▸ **WHAT NEEDS TO BE DONE**
Reproduce the listing below word for word, leaving out the picture.

** AVAILABLE DATA follows **

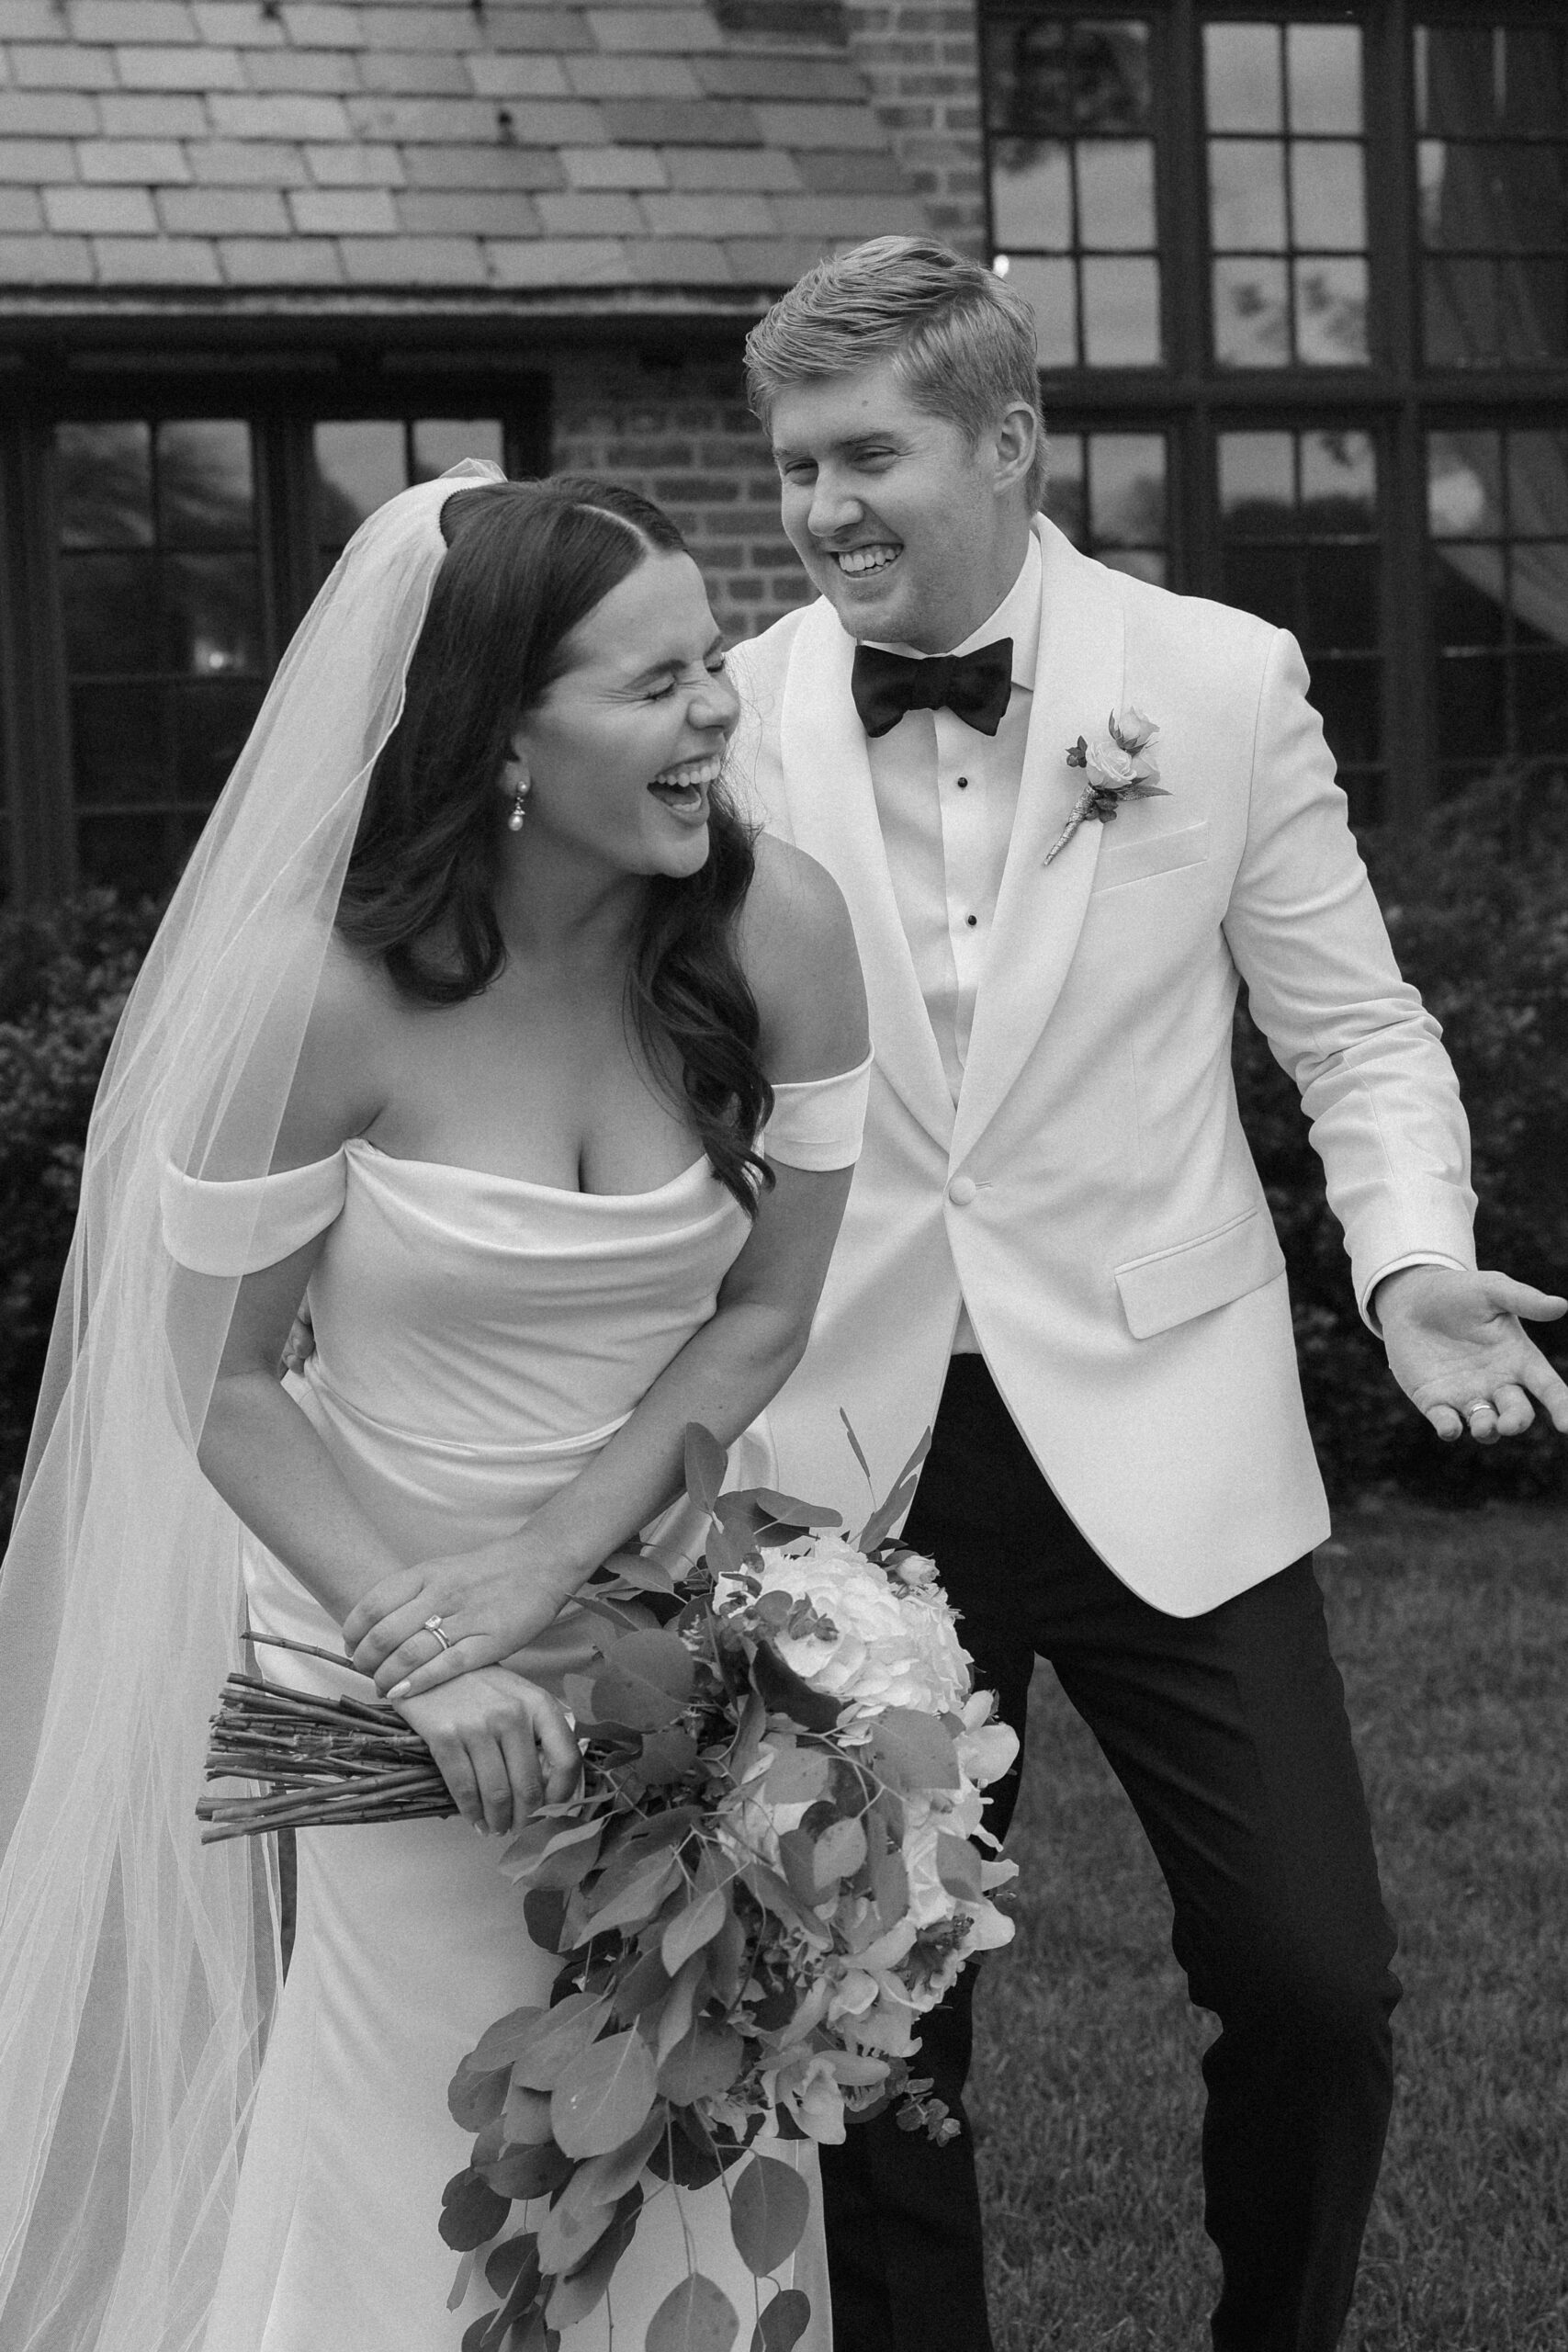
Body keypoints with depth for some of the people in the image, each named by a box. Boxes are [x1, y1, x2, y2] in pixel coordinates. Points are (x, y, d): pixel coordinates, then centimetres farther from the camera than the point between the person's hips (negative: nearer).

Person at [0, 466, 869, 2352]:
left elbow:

** End of AVAILABLE DATA **

▸ **YOUR SOLUTION**
Body keypoints with depth for some of the people in the image, each named by a box. Boxes are [x1, y1, x2, y2] in pixel coordinates. Points are (x, y, d): pixel coordinates, then centimetres farther from the camera than the point between the person's hips (negative: nearer).

Person at [0, 466, 869, 2352]:
left elbow:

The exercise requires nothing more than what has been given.